Your assignment >> Output the data below exactly as it is, dropping the pictures from your copy.

*** Opening of Supplied records ***

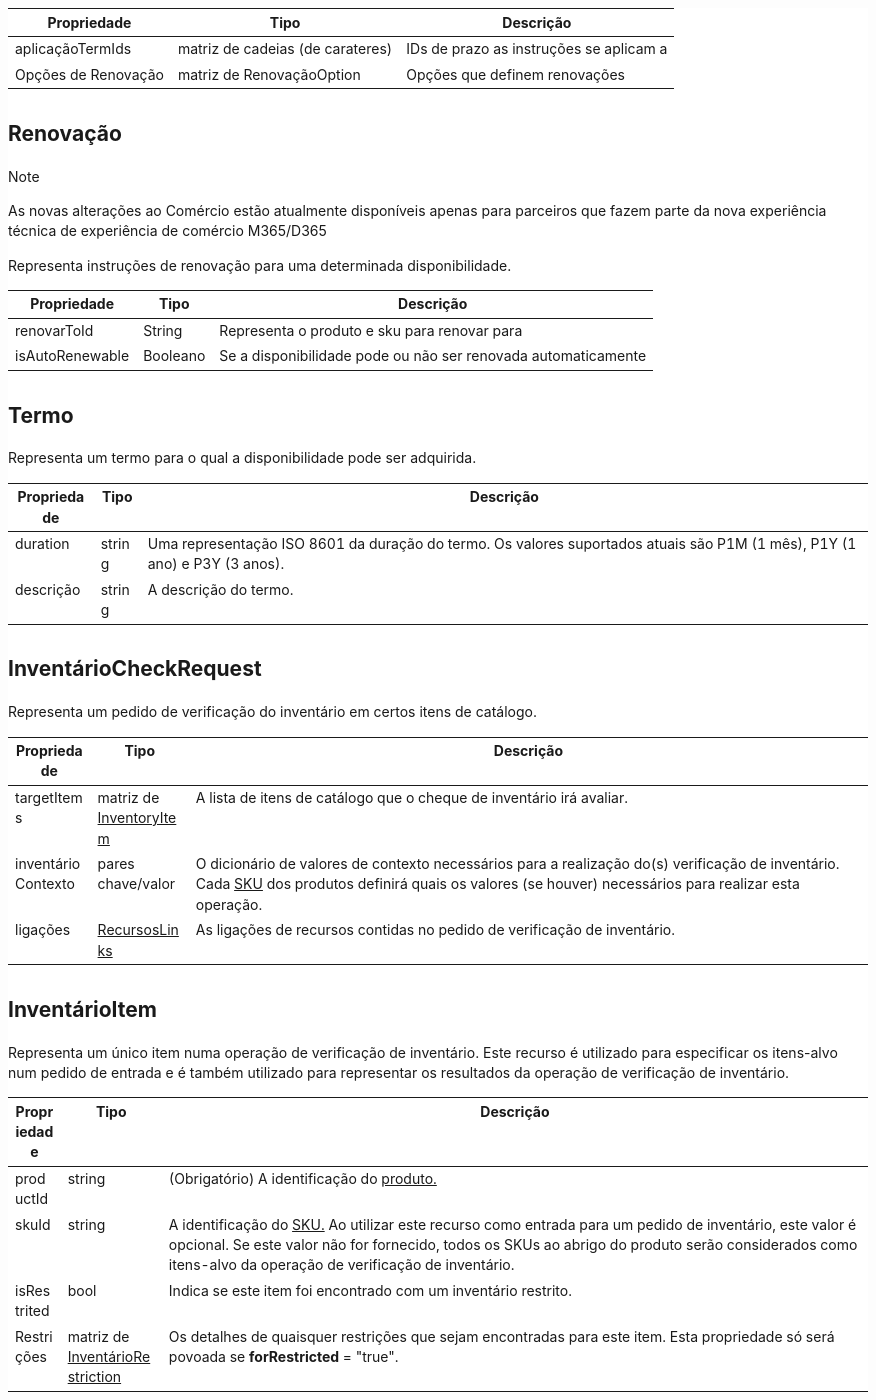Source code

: | Propriedade        | Tipo                        | Descrição                                                                         |
|-----------------|-----------------------------------------------------|-------------------------------------------------------------|
| aplicaçãoTermIds       | matriz de cadeias (de carateres)                       | IDs de prazo as instruções se aplicam a |
| Opções de Renovação       | matriz de RenovaçãoOption                     | Opções que definem renovações |

## <a name="renewaloption"></a>Renovação    

> [!Note] 
> As novas alterações ao Comércio estão atualmente disponíveis apenas para parceiros que fazem parte da nova experiência técnica de experiência de comércio M365/D365
> 

Representa instruções de renovação para uma determinada disponibilidade.

| Propriedade        | Tipo                        | Descrição                                                                         |
|-----------------|-----------------------------------------------------|-------------------------------------------------------------|
| renovarToId       | String       | Representa o produto e sku para renovar para |
| isAutoRenewable       | Booleano       | Se a disponibilidade pode ou não ser renovada automaticamente |

## <a name="term"></a>Termo

Representa um termo para o qual a disponibilidade pode ser adquirida.

| Propriedade              | Tipo                                        | Descrição                                                                         |
|-----------------------|-----------------------------------------------------------------------------------|-------------------------------------------------------------------------------------|
| duration              | string                                      | Uma representação ISO 8601 da duração do termo. Os valores suportados atuais são P1M (1 mês), P1Y (1 ano) e P3Y (3 anos). |
| descrição           | string                                      | A descrição do termo.           |

## <a name="inventorycheckrequest"></a>InventárioCheckRequest

Representa um pedido de verificação do inventário em certos itens de catálogo.

| Propriedade         | Tipo                                                | Descrição                                                                                 |
|------------------|-----------------------------------------------------|---------------------------------------------------------------------------------------------|
| targetItems      | matriz de [InventoryItem](#inventoryitem)            | A lista de itens de catálogo que o cheque de inventário irá avaliar.                           |
| inventárioContexto | pares chave/valor                                     | O dicionário de valores de contexto necessários para a realização do(s) verificação de inventário. Cada [SKU](#sku) dos produtos definirá quais os valores (se houver) necessários para realizar esta operação.  |
| ligações            | [RecursosLinks](utility-resources.md#resourcelinks) | As ligações de recursos contidas no pedido de verificação de inventário.                            |

## <a name="inventoryitem"></a>InventárioItem

Representa um único item numa operação de verificação de inventário. Este recurso é utilizado para especificar os itens-alvo num pedido de entrada e é também utilizado para representar os resultados da operação de verificação de inventário.

| Propriedade         | Tipo                                                              | Descrição                                                                      |
|------------------|-------------------------------------------------------------------|----------------------------------------------------------------------------------|
| productId        | string                                                            | (Obrigatório) A identificação do [produto.](#product)                            |
| skuId            | string                                                            | A identificação do [SKU.](#sku) Ao utilizar este recurso como entrada para um pedido de inventário, este valor é opcional. Se este valor não for fornecido, todos os SKUs ao abrigo do produto serão considerados como itens-alvo da operação de verificação de inventário.      |
| isRestrited     | bool                                                              | Indica se este item foi encontrado com um inventário restrito.            |
| Restrições     | matriz de [InventárioRestriction](#inventoryrestriction)            | Os detalhes de quaisquer restrições que sejam encontradas para este item. Esta propriedade só será povoada se **forRestricted** = "true". |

*** Close of Supplied records ***

Output below >>
Source code

: | Propriedade        | Tipo                        | Descrição                                                                         |
|-----------------|-----------------------------------------------------|-------------------------------------------------------------|
| aplicaçãoTermIds       | matriz de cadeias (de carateres)                       | IDs de prazo as instruções se aplicam a |
| Opções de Renovação       | matriz de RenovaçãoOption                     | Opções que definem renovações |

## <a name="renewaloption"></a>Renovação    

> [!Note] 
> As novas alterações ao Comércio estão atualmente disponíveis apenas para parceiros que fazem parte da nova experiência técnica de experiência de comércio M365/D365
> 

Representa instruções de renovação para uma determinada disponibilidade.

| Propriedade        | Tipo                        | Descrição                                                                         |
|-----------------|-----------------------------------------------------|-------------------------------------------------------------|
| renovarToId       | String       | Representa o produto e sku para renovar para |
| isAutoRenewable       | Booleano       | Se a disponibilidade pode ou não ser renovada automaticamente |

## <a name="term"></a>Termo

Representa um termo para o qual a disponibilidade pode ser adquirida.

| Propriedade              | Tipo                                        | Descrição                                                                         |
|-----------------------|-----------------------------------------------------------------------------------|-------------------------------------------------------------------------------------|
| duration              | string                                      | Uma representação ISO 8601 da duração do termo. Os valores suportados atuais são P1M (1 mês), P1Y (1 ano) e P3Y (3 anos). |
| descrição           | string                                      | A descrição do termo.           |

## <a name="inventorycheckrequest"></a>InventárioCheckRequest

Representa um pedido de verificação do inventário em certos itens de catálogo.

| Propriedade         | Tipo                                                | Descrição                                                                                 |
|------------------|-----------------------------------------------------|---------------------------------------------------------------------------------------------|
| targetItems      | matriz de [InventoryItem](#inventoryitem)            | A lista de itens de catálogo que o cheque de inventário irá avaliar.                           |
| inventárioContexto | pares chave/valor                                     | O dicionário de valores de contexto necessários para a realização do(s) verificação de inventário. Cada [SKU](#sku) dos produtos definirá quais os valores (se houver) necessários para realizar esta operação.  |
| ligações            | [RecursosLinks](utility-resources.md#resourcelinks) | As ligações de recursos contidas no pedido de verificação de inventário.                            |

## <a name="inventoryitem"></a>InventárioItem

Representa um único item numa operação de verificação de inventário. Este recurso é utilizado para especificar os itens-alvo num pedido de entrada e é também utilizado para representar os resultados da operação de verificação de inventário.

| Propriedade         | Tipo                                                              | Descrição                                                                      |
|------------------|-------------------------------------------------------------------|----------------------------------------------------------------------------------|
| productId        | string                                                            | (Obrigatório) A identificação do [produto.](#product)                            |
| skuId            | string                                                            | A identificação do [SKU.](#sku) Ao utilizar este recurso como entrada para um pedido de inventário, este valor é opcional. Se este valor não for fornecido, todos os SKUs ao abrigo do produto serão considerados como itens-alvo da operação de verificação de inventário.      |
| isRestrited     | bool                                                              | Indica se este item foi encontrado com um inventário restrito.            |
| Restrições     | matriz de [InventárioRestriction](#inventoryrestriction)            | Os detalhes de quaisquer restrições que sejam encontradas para este item. Esta propriedade só será povoada se **forRestricted** = "true". |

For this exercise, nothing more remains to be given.